Kim Edwards is the parent of two of those Nippers, Holly and Cooper. Holly is 19 years old and on the severe side of the Autism Spectrum, being non-verbal and in need of constant care. Cooper is nine and also on the Autism Spectrum on the high-functioning side. “What I love about Starfish Nippers,” Kim said, “is even though it’s a program specifically for kids and young adults with special needs, the participants are made to feel like everyone else. They share the beach with other Nipper programs and they get to wear the caps and vests just like the other Nippers do. 

“The other thing I love about the program is the way it makes the kids feel. Cooper may not be at the top of his class at school, but when he goes to Starfish Nippers and he can stand on a board or win at flags it makes him feel like he’s good at something. And Holly just loves being out there; even though she’s non-verbal she gets to interact with others through participating.” 

“So what’s involved in a Starfish Nippers session,” I asked.

“We start the session with a welcome and hello,” said Sarah, “followed by a warm-up jog or stretch. Then we try to fit in rotations of beach games, flags, belt and reel, life saving and beach safety, swimming, boards, aquamat fun, just to name a few! We are pretty flexible with our sessions and change our program to suit the weather, interest levels and water conditions. 

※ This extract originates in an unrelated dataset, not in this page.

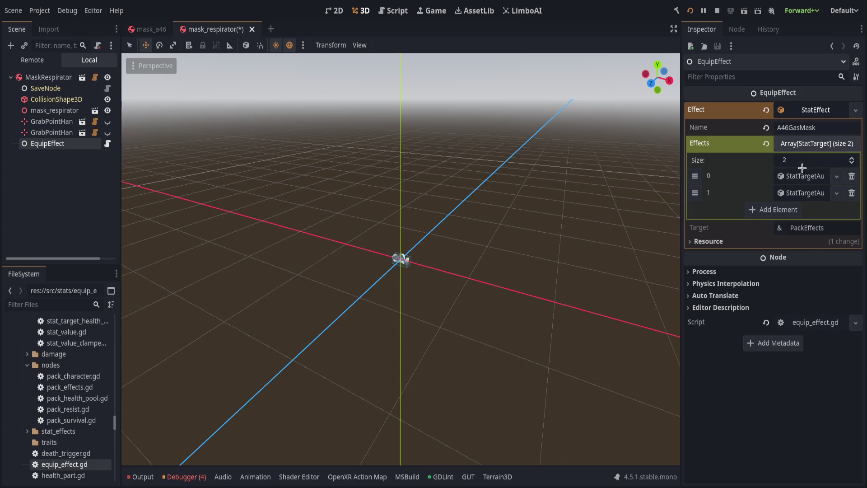
pyautogui.click(787, 193)
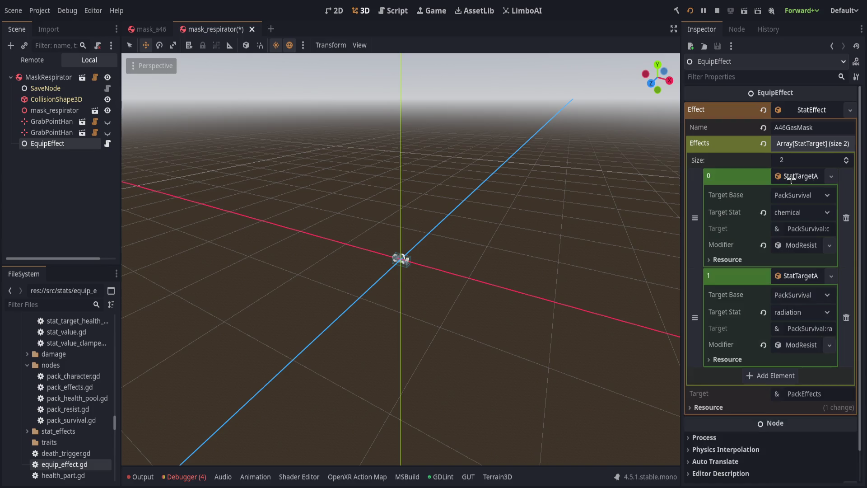
pyautogui.moveTo(681, 229); pyautogui.dragTo(579, 229)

“And, there are no prerequisites. The kids don’t need to know how to swim. Each Starfish Nipper has a designated helper that works with them, one on one, at their own comfort level and ability.

The helpers range from club members to Bronze Medallion qualified lifesavers. Some of our Nippers love the water and others are more hesitant. So their helper stays with them at the water’s edge, or very shallow water, if that’s what they prefer. There is no pressure to do anything they don’t want to, only support and encouragement. And celebration if they overcome their fear.” 

It’s abundantly clear the kids and young adults taking part in the Starfish Nippers program get a lot of benefit from it, but I’m also keen to find out what Sarah and Julie get out of it given they are volunteering their time to run it. 

“Julie and I feel like the luckiest people to get to run this program,” Sarah said. “The families we work with are wonderful, and we have so many club members offering to be part of the team. We are not special needs educators, we are just MMLSC members and lifesavers who want to share our love of the beach and water safety with people of all abilities. We hope one day to have one of our group becoming a patrolling member at the club!” 

“For me,” Julie said, “to watch the kids’ progress is priceless. Kids that never thought they could stand on a paddle board yelling at their parents, ‘Mum, Dad, watch me!’ as they do it for the first time is beyond amazing. 

“I also love watching the parents relax when they come to our program. They trust us with their kids and they get some precious time to sit on the beach and chill out, or have a conversation with other parents, something that many of them don’t get many opportunities to do. So when I see parents sitting on the beach with a big smile, watching their child becoming part of our community and having fun, it makes me happy.” 

Starfish Nippers is free for the first year with sessions on Sundays from 10 am to 11 am through January and February 2022. The program is looking for sponsors to help make it even more accessible to special needs kids on the Mornington Peninsula so if you’re a local business wanting to support a worthy cause, or if you’re a parent looking for more information, you can contact Sarah at  

The last words I will leave to Kim, mother of Holly and Cooper. “Starfish Nippers is the best thing since sliced bread and Sarah and Julie are amazing.”